Assignment —
From the compression settings text below, list each compression level in the table with the use case given for it.

Text shown —

*-*-*

Level Speed Size Use Case
1 10x 90% Network, streaming
6 1x 75% Default (good balance)
9 0.1x 65% Archival, static storage

BZip2 Block Size

// BZip2 block size affects memory and compression
// 100K to 900K (default 900K)

// Smaller block size = lower memory, faster
// Larger block size = better compression, slower

using (var archive = TarArchive.CreateArchive())
{
    archive.AddAllFromDirectory(@"D:\data");
    
    // These are preset in WriterOptions via CompressionLevel
    archive.SaveTo("archive.tar.bz2", CompressionType.BZip2);
}

LZMA Settings

LZMA compression is very powerful but memory-intensive:

// LZMA (7Zip, .tar.lzma):
// - Dictionary size: 16 KB to 1 GB (default 32 MB)
// - Faster preset: smaller dictionary
// - Better compression: larger dictionary

// Preset via CompressionType
using (var archive = TarArchive.CreateArchive())

*-*-*

Information shown —
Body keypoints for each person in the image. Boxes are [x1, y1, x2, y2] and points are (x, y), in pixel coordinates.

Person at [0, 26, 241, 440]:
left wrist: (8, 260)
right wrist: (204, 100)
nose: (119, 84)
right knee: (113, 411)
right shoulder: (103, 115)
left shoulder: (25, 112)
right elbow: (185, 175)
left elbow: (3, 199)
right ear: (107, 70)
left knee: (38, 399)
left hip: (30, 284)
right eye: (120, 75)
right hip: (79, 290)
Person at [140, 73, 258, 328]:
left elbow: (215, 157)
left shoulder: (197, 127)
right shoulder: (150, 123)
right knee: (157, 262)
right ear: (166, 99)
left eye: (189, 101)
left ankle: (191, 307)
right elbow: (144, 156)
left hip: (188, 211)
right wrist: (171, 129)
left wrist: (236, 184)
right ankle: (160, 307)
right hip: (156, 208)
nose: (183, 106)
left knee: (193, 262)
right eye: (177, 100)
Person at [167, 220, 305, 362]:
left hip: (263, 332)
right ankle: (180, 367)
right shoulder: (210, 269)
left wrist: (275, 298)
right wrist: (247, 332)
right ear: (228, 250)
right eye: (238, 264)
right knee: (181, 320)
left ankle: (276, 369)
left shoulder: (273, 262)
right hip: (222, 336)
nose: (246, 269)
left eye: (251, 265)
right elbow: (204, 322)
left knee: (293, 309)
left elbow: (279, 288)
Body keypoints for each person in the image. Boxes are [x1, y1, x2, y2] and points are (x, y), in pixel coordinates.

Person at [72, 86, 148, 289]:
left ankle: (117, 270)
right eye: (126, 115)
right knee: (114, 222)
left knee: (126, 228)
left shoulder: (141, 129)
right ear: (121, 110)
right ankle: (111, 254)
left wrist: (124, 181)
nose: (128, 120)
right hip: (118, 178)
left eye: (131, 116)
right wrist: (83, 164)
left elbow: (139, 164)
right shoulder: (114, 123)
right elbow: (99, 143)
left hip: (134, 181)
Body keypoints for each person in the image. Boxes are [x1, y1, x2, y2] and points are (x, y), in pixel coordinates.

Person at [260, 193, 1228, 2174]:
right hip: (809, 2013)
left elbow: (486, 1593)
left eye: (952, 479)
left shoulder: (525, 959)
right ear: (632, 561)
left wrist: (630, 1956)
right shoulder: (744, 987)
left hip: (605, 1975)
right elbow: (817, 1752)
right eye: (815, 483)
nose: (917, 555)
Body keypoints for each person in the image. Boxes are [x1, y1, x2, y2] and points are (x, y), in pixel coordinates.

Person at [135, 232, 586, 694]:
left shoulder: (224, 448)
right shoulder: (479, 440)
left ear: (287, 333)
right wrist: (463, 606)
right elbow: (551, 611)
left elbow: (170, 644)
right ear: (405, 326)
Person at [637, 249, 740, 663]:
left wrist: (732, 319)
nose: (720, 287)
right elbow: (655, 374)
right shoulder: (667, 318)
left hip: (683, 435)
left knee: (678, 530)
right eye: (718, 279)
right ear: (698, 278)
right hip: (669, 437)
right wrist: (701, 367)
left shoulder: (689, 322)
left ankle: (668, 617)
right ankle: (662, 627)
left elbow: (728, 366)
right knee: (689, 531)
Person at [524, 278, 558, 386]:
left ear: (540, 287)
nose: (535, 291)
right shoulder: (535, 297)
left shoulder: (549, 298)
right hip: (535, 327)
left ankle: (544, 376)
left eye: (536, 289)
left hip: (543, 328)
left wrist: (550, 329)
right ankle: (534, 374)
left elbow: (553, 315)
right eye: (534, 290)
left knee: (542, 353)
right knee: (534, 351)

*-*-*

Result for this exercise —
- Level 1: Network, streaming
- Level 6: Default (good balance)
- Level 9: Archival, static storage